METHODS: A cross-sectional study based on live birth certificates in Colombia. Teenage maternity was defined as a woman giving birth aged 19 or younger. Multilevel analysis of individual heterogeneity and discriminatory accuracy (MAIHDA) was applied using multilevel Poisson and logistic regression. Two different approaches were used: (1) intersectional: using strata defined by the combination of health insurance, region, area of residency, and ethnicity as the second level (2) geographical: using geopolitical departments as the second level. Null, partial, and full models were obtained. General contextual effect (GCE) based on the variance partition coefficient (VPC) was considered as the measure of disparity. Proportional change in variance (PCV) was used to identify the contribution of each variable to the between-strata variation and to identify whether this variation, if any, was due to additive or interaction effects. Residuals were used to identify strata with potential higher-order interactions.
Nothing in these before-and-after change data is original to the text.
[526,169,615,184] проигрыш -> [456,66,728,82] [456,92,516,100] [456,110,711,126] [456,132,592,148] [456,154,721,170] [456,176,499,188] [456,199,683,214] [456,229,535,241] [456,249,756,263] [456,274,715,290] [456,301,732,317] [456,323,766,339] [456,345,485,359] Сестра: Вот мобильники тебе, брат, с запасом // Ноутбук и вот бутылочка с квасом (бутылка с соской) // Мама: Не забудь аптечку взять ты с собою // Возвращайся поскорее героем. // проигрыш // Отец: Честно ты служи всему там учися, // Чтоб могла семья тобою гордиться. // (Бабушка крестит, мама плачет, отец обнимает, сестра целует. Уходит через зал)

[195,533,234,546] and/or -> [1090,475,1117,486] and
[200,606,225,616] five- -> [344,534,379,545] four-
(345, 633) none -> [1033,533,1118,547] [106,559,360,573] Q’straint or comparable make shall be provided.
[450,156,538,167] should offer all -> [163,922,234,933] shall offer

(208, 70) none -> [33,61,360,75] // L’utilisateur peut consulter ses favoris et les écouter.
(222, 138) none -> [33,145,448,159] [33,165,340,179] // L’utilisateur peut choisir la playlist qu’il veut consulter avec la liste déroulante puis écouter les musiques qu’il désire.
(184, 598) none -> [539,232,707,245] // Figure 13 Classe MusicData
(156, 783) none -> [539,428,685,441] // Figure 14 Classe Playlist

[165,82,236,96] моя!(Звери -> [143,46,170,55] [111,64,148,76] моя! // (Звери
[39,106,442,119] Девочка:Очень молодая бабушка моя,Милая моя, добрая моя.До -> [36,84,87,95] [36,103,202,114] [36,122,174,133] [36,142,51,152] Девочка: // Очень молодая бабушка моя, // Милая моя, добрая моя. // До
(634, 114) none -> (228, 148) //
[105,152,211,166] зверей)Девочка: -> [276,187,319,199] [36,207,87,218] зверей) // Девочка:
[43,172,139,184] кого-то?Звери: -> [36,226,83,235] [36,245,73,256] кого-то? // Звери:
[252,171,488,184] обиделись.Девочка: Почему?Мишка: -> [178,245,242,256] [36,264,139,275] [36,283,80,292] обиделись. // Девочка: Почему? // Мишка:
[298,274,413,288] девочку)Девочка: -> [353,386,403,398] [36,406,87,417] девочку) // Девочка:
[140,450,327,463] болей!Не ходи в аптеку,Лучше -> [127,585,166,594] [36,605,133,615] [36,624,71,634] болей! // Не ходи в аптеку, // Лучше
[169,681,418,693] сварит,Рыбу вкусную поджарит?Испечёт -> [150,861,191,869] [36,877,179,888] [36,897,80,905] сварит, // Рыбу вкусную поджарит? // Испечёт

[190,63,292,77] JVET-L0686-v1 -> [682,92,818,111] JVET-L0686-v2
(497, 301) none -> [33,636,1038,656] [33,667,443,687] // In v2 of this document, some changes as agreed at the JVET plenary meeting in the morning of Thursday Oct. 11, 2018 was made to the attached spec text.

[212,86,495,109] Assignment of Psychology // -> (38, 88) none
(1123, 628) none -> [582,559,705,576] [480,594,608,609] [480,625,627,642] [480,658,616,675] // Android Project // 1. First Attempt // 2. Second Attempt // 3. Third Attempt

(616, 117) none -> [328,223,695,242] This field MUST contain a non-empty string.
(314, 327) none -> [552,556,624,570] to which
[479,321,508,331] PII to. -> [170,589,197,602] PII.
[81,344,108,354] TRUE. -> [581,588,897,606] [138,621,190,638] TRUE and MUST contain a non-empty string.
RESULTS: The prevalence of teenage mothers in Colombia was 18.30% (95% CI 18.20-18.40). The highest prevalence was observed in Vichada, 25.65% (95% CI: 23.71-27.78), and in the stratum containing mothers with Subsidized/Unaffiliated healthcare insurance, Mestizo, Rural area in the Caribbean region, 29.08% (95% CI 28.55-29.61). The VPC from the null model was 1.70% and 9.16% using the geographical and socio-geographical intersectional approaches, respectively. The higher PCV for the intersectional model was attributed to health insurance. Positive and negative interactions of effects were observed.

CONCLUSION: Disparities were observed between intersectional socio-geographical strata but not between geo-political departments. Our results indicate that if resources for prevention are limited, using an intersectional socio-geographical approach would be more effective than focusing on geopolitical departments especially when focusing resources on those groups which show the highest prevalence. MAIHDA could potentially be applied to many other health outcomes where resource decisions must be made.